A more accurate, performance-competitive implementation of expf()

I’ve made a few tests, and it seems that, unfortunately, ptxas doesn’t seem to use new scheduling freedom much (tends to emit a chain of dependent fma insns although fcmp/f2i/etc are available), but nevertheless the FCMP path with ‘–fmad false’ closely matches the ICMP path in performance.

Also, you can use ‘__fadd_rn’ to explicitly specify that you want correct rounding and thus suppress the undesirable optimization of ‘j > 0’:

j = __fadd_rn (fmaf (1.442695f, a, 12582912.f), -12582912.f);

(i.e. this way you don’t need to add command-line option ‘–fmad false’ to get good codegen, at the cost of reduced code readability)

Default compilation uses -fmad=true (FMA contraction allowed) for performance reasons, so -fmad=false is not very relevant to performance-sensitive code. The switch -fmad=false was introduced fairly late (CUDA 4.0?), with the goal of being able to easily address customer complaints that they were not getting identical results to their CPU code. So it is mostly a “debug” feature. Most of the time, the use of FMA actually gave customers more accurate results, but they did not want those :-)

I am aware of the __fadd_rn() trick in general (years ago, I suggested this to the NVIDIA compiler folks, to give programmers some control over unwanted contractions by explicitly specifying a rounding mode on adds, subtracts, and multpilies), but I had not looked into this in this particular context, as I do not recall seeing the specific code you described above.

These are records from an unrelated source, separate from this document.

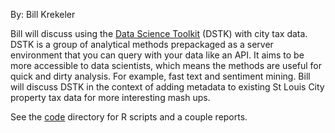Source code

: By: Bill Krekeler

Bill will discuss using the [Data Science Toolkit](https://github.com/petewarden/dstk) (DSTK) with city tax data. DSTK is a group of analytical methods prepackaged as a server environment that you can query with your data like an API. It aims to be more accessible to data scientists, which means the methods are useful for quick and dirty analysis. For example, fast text and sentiment mining. Bill will discuss DSTK in the context of adding metadata to existing St Louis City property tax data for more interesting mash ups.

See the [code](code/) directory for R scripts and a couple reports.

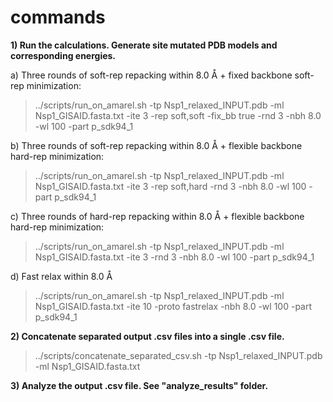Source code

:# commands

**1) Run the calculations. Generate site mutated PDB models and corresponding energies.**

a) Three rounds of soft-rep repacking within 8.0 Å + fixed backbone soft-rep minimization:
> ../scripts/run_on_amarel.sh -tp Nsp1_relaxed_INPUT.pdb -ml Nsp1_GISAID.fasta.txt -ite 3 -rep soft,soft -fix_bb true -rnd 3 -nbh 8.0 -wl 100 -part p_sdk94_1

b) Three rounds of soft-rep repacking within 8.0 Å + flexible backbone hard-rep minimization:
> ../scripts/run_on_amarel.sh -tp Nsp1_relaxed_INPUT.pdb -ml Nsp1_GISAID.fasta.txt -ite 3 -rep soft,hard -rnd 3 -nbh 8.0 -wl 100 -part p_sdk94_1

c) Three rounds of hard-rep repacking within 8.0 Å + flexible backbone hard-rep minimization:
> ../scripts/run_on_amarel.sh -tp Nsp1_relaxed_INPUT.pdb -ml Nsp1_GISAID.fasta.txt -ite 3 -rnd 3 -nbh 8.0 -wl 100 -part p_sdk94_1

d) Fast relax within 8.0 Å
> ../scripts/run_on_amarel.sh -tp Nsp1_relaxed_INPUT.pdb -ml Nsp1_GISAID.fasta.txt -ite 10 -proto fastrelax -nbh 8.0 -wl 100 -part p_sdk94_1

**2) Concatenate separated output .csv files into a single .csv file.**

> ../scripts/concatenate_separated_csv.sh -tp Nsp1_relaxed_INPUT.pdb -ml Nsp1_GISAID.fasta.txt

**3) Analyze the output .csv file. See "analyze_results" folder.**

I work on this code (and various other ones) on and off as it strikes my fancy. I want to have fun, and not make this into work (been there, done that, got a rack full of t-shirts). I may revisit this code at a future point to try other coding alternatives that may be more portable, while retaining performance.

I tweaked the core approximation to further increase the percentage of correctly-rounded results.

Applied yet another tweak to the core approximation to further increase the percentage of correctly-rounded results.

Minor tweak to core approximation to improve overall accuracy. Changed special case handling to make performance the same between compilation with -ftz=true and -ftz=false. Using nvcc 8.0.60 on Win64 with Quadro K2200 the throughput is now 35.1e9 function calls in either mode.